Breathe. Inhale. Tick.
She couldn’t see the clock. She didn’t know how long they sat for. When they rose, they found an empty kitchen. The only sign of Trip was an empty food bowl still slick with saliva. The only sign of Harrison was the pushed-out chair and the wooden popsicle stick resting on the table.
Wandering through to the kids’ bedroom, they found Harrison asleep on Tanner’s bed. His shoes had been kicked off by the foot of the bed, and Trip sat curled in tight behind his knees. The dog’s head rested over Harrison’s thighs, and he opened his eyes partly at the intrusion, deemed it unworthy of consciousness, and shut them again.

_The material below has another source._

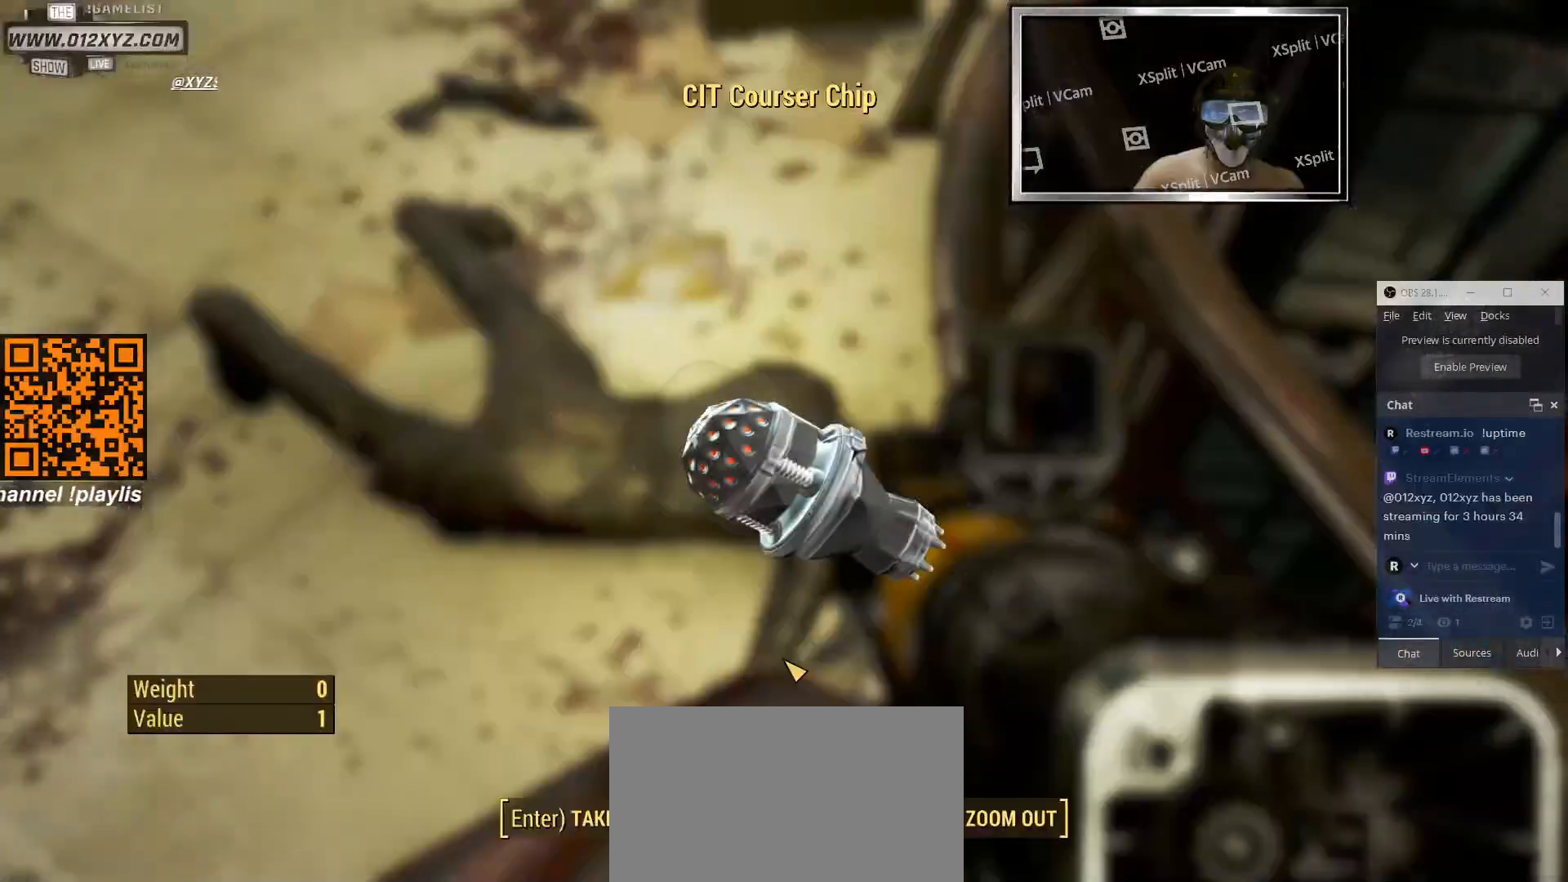
{"keys": [], "mouse": [], "events": []}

Harrison had always been a sneak-away sleeper. It wasn’t the first time she’d found him in a bed that wasn’t his. Again, it was a shield she’d constructed for him; a bed was just a bed, to sleep was just to sleep. Memories that went bump in the night were reserved for her. It was, however, the first time she paused before waking him.
Frank took the opportunity to ask her to stay. She didn’t know if that was a good idea. She didn’t know what the daylight would say. As Frank scrambled to get her a towel and a toothbrush, as he threw a blanket on the couch for himself, and as he left her in his not-quite-home-yet bedroom, she knew the answer would always be yes.
There were a lot of things Cassie wanted to share with Frank. Words thick and hard to chew. Maybe another time. For that night, if Frank’s plate was full, Cassie would be the water to wash it down with.